Source data:
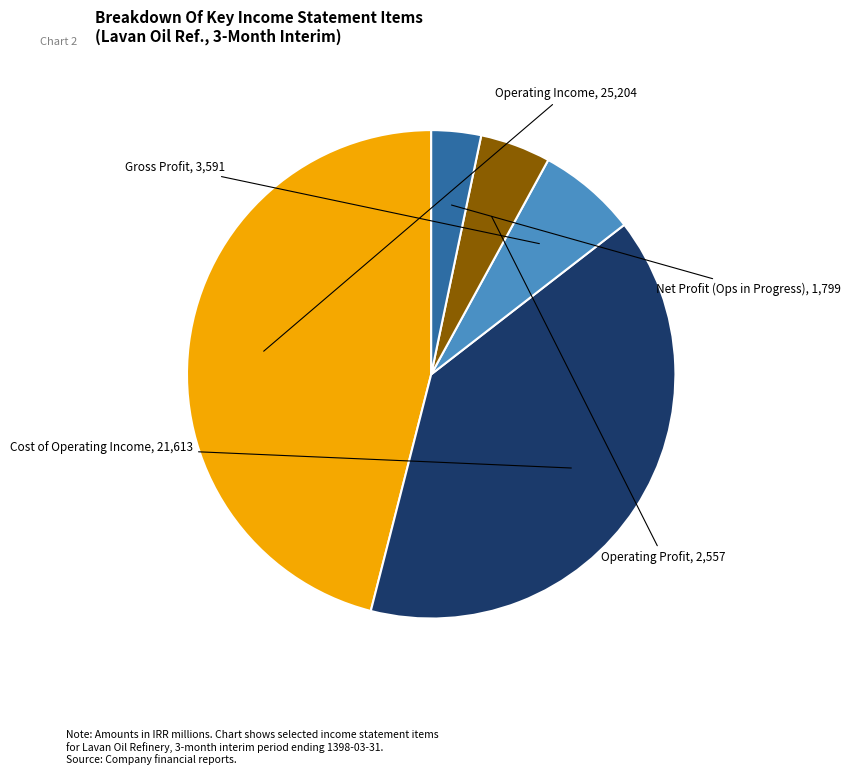

Is there a majority slice in this chart?

No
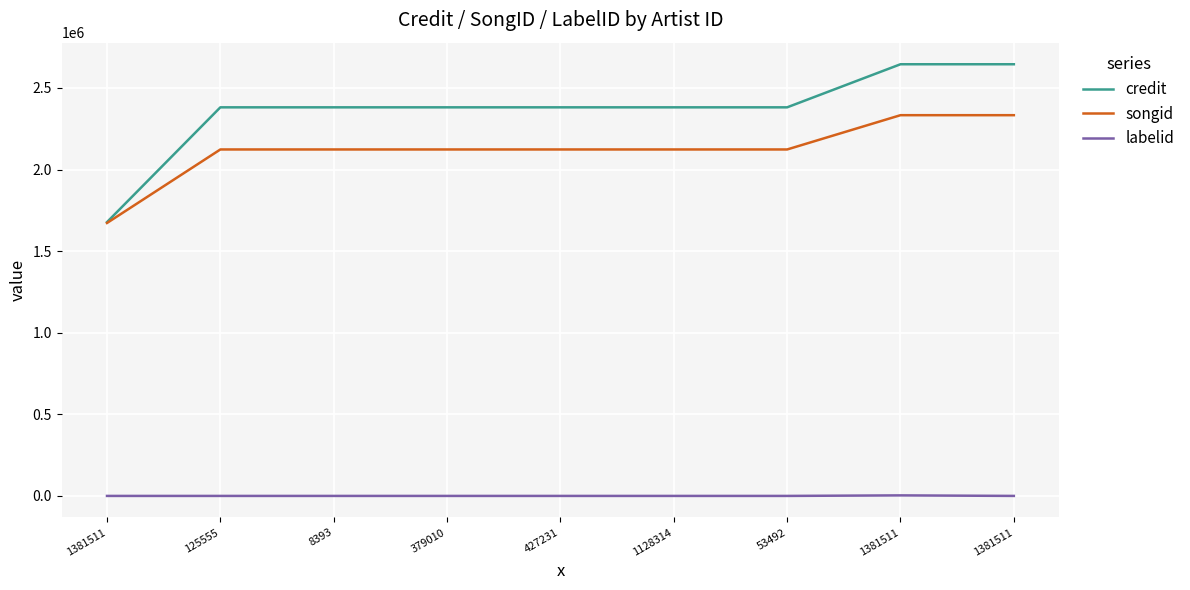

Between 125555 and 379010, which is larger?

125555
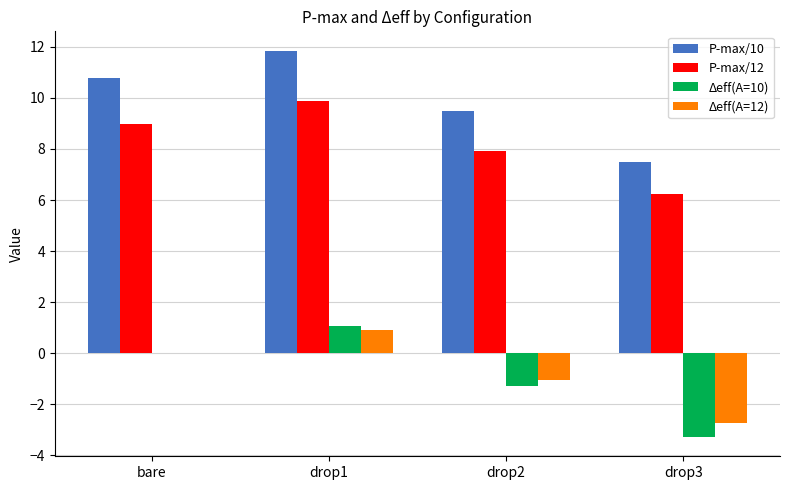

How many data points does each series have?

4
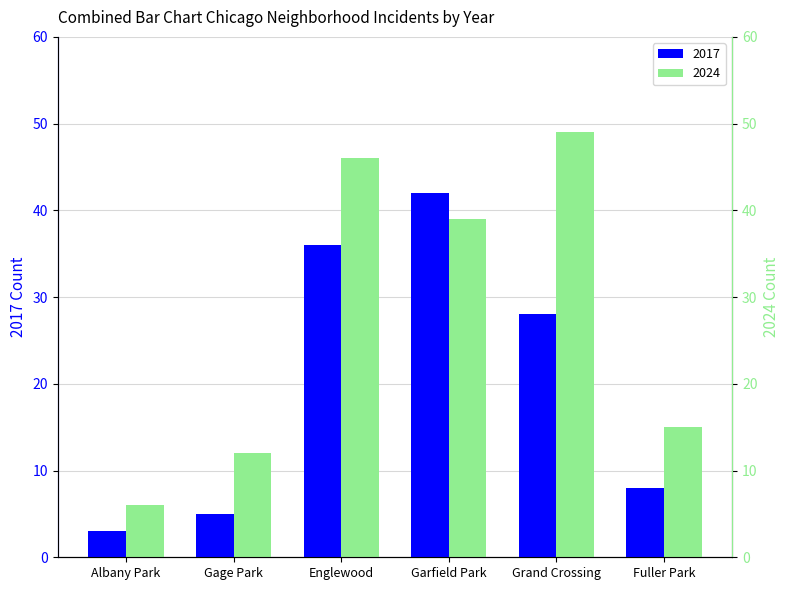

What is the spread (max minus min) of values at Garfield Park?

3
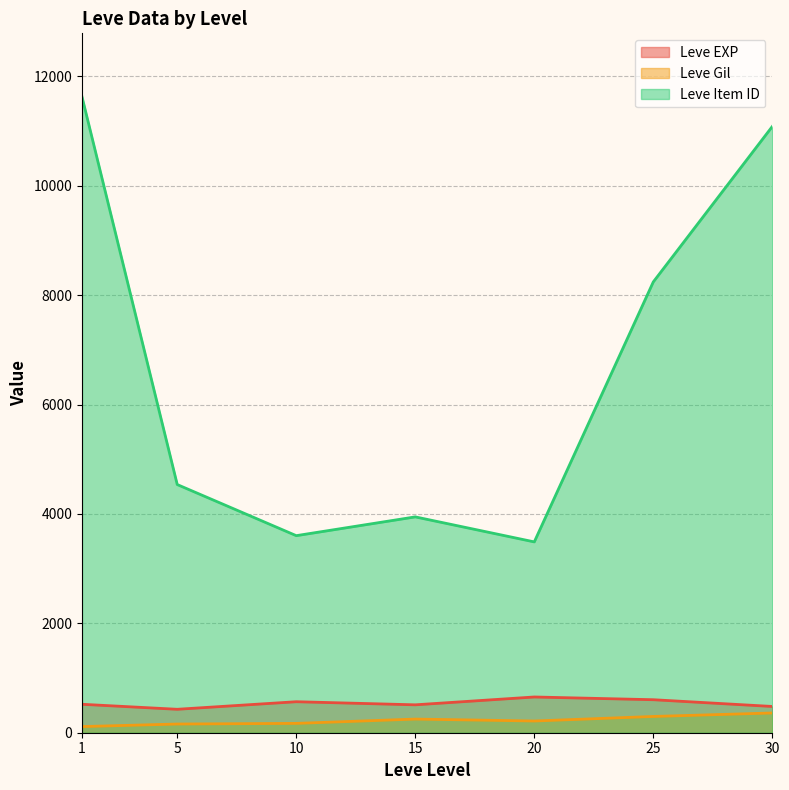

What is the minimum value for Leve Item ID?

3488.5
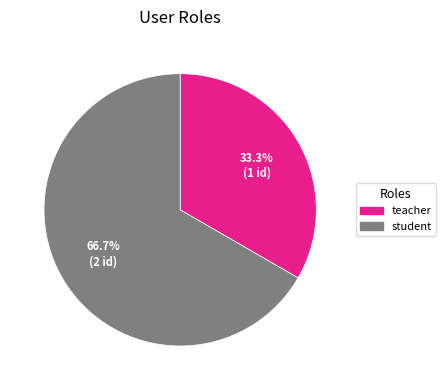

To the nearest percent, what is the difference between the largest and smallest slice percentages?

33%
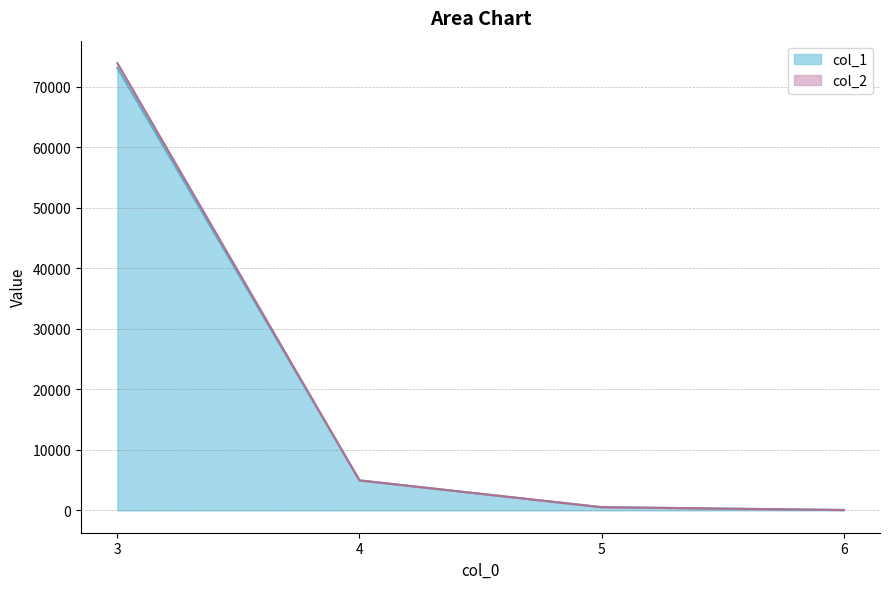

List the labels in order of col_2 value, smallest first.

6, 5, 4, 3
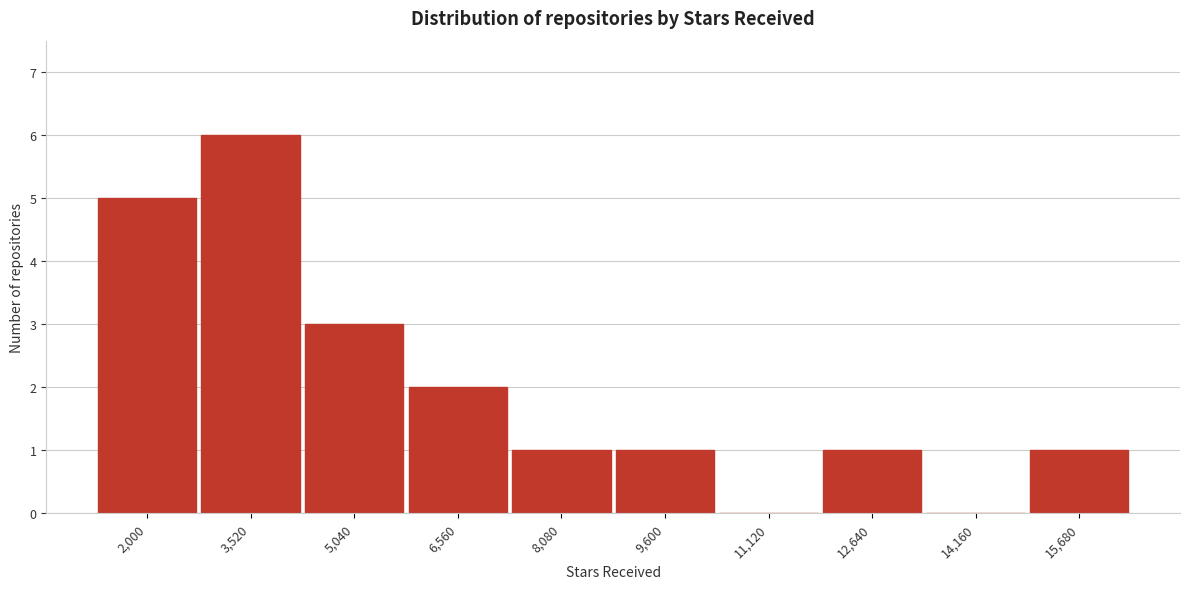

Reading left to right, what are all the values shown in this chart?

2,000=5	3,520=6	5,040=3	6,560=2	8,080=1	9,600=1	11,120=0	12,640=1	14,160=0	15,680=1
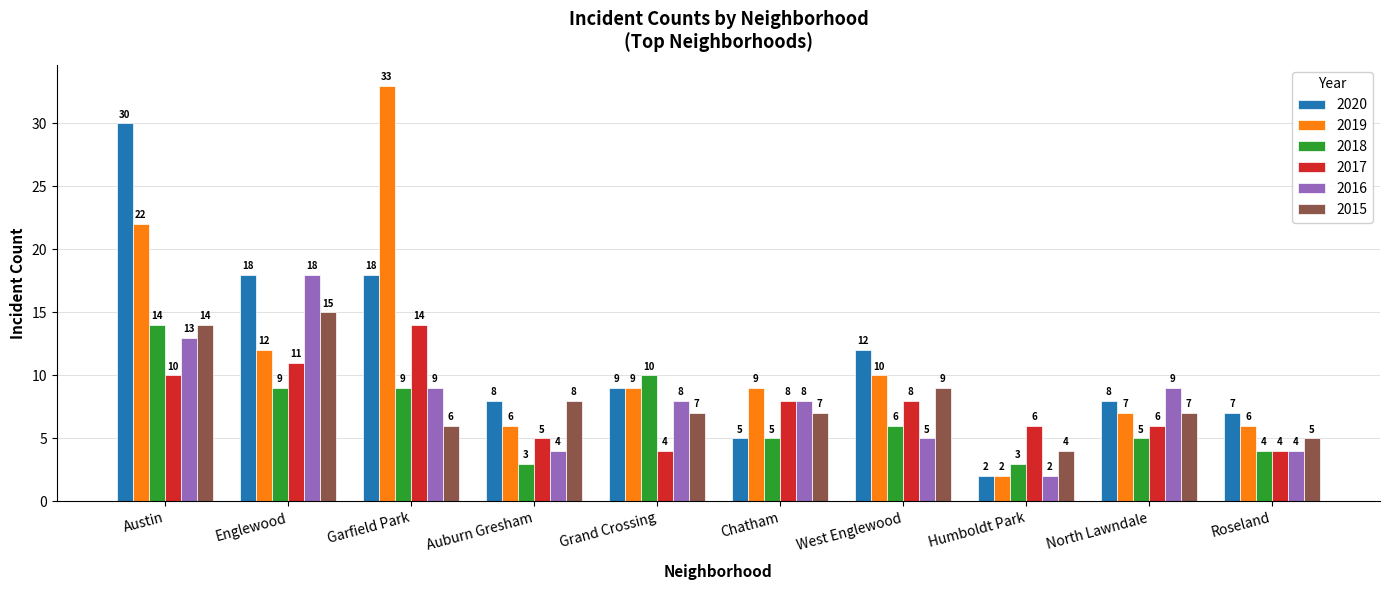

The 2020 series shows 24 at Englewood. True or false?

False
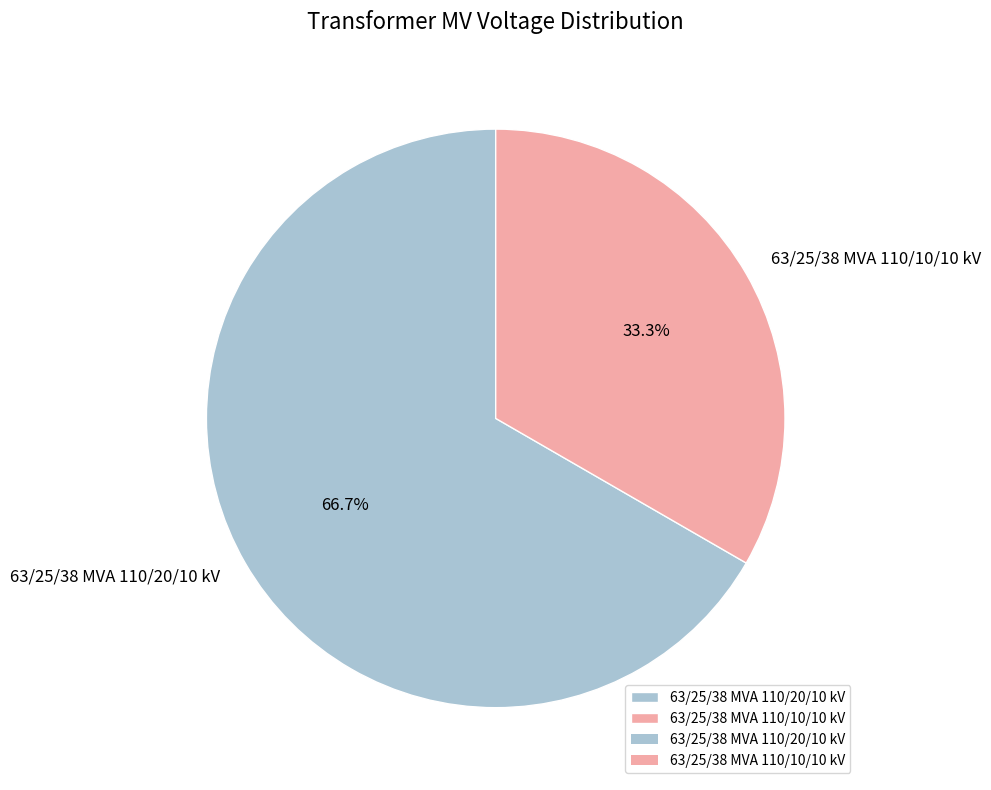

To the nearest percent, what is the difference between the 63/25/38 MVA 110/10/10 kV and 63/25/38 MVA 110/20/10 kV slice percentages?

33%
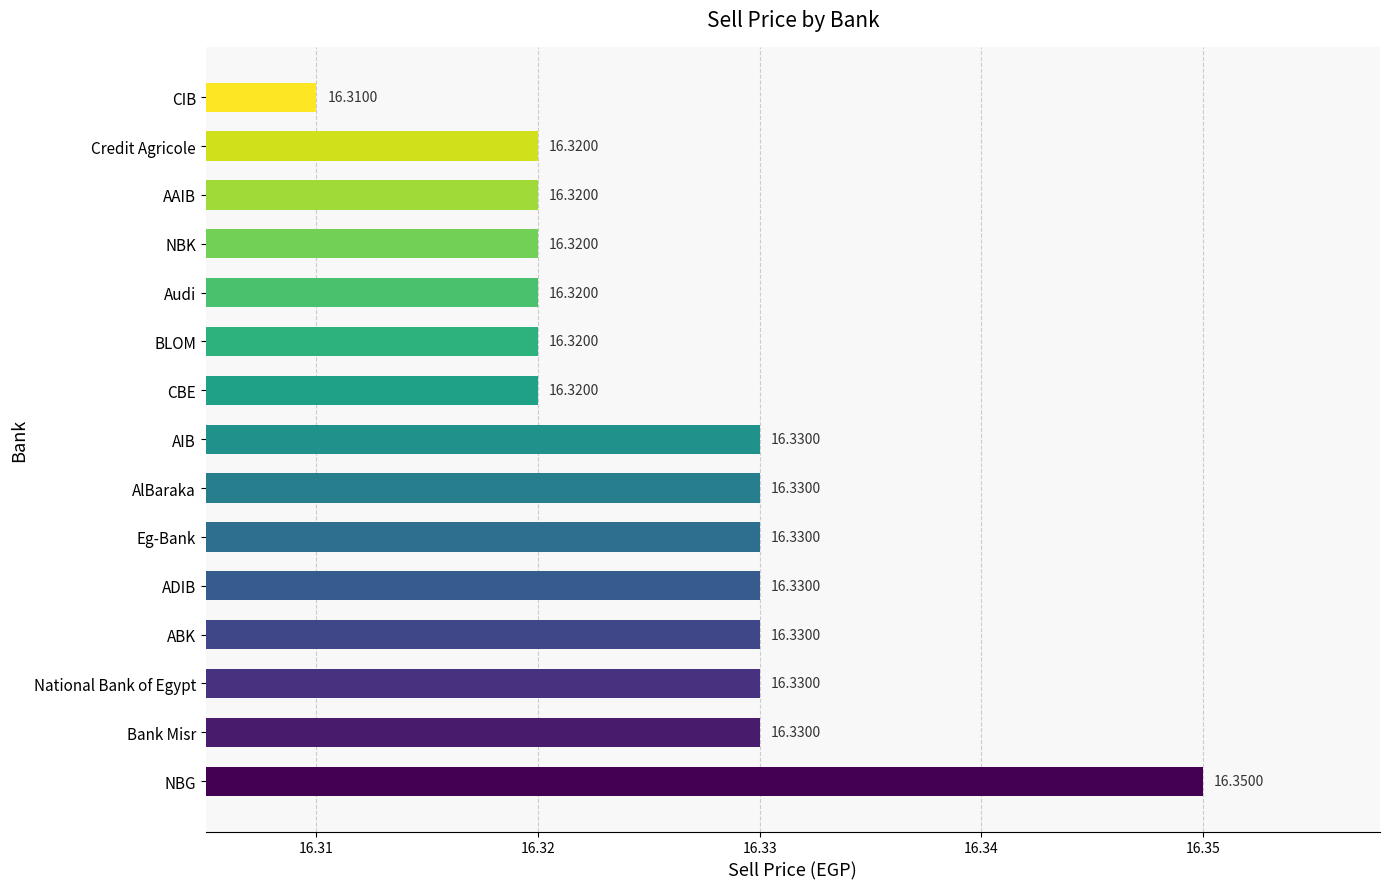

What is the ratio of the value at NBG to the value at Audi?

1.0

Task instructions: Can you edit the records above so that every "slice percentages" becomes "slice shares", with everything else unchanged? Omit the pictures from your answer.

Solution for this exercise:
Is there a majority slice in this chart?

No

Between 125555 and 379010, which is larger?

125555

How many data points does each series have?

4

What is the spread (max minus min) of values at Garfield Park?

3

What is the minimum value for Leve Item ID?

3488.5

To the nearest percent, what is the difference between the largest and smallest slice shares?

33%

List the labels in order of col_2 value, smallest first.

6, 5, 4, 3

Reading left to right, what are all the values shown in this chart?

2,000=5	3,520=6	5,040=3	6,560=2	8,080=1	9,600=1	11,120=0	12,640=1	14,160=0	15,680=1

The 2020 series shows 24 at Englewood. True or false?

False

To the nearest percent, what is the difference between the 63/25/38 MVA 110/10/10 kV and 63/25/38 MVA 110/20/10 kV slice shares?

33%

What is the ratio of the value at NBG to the value at Audi?

1.0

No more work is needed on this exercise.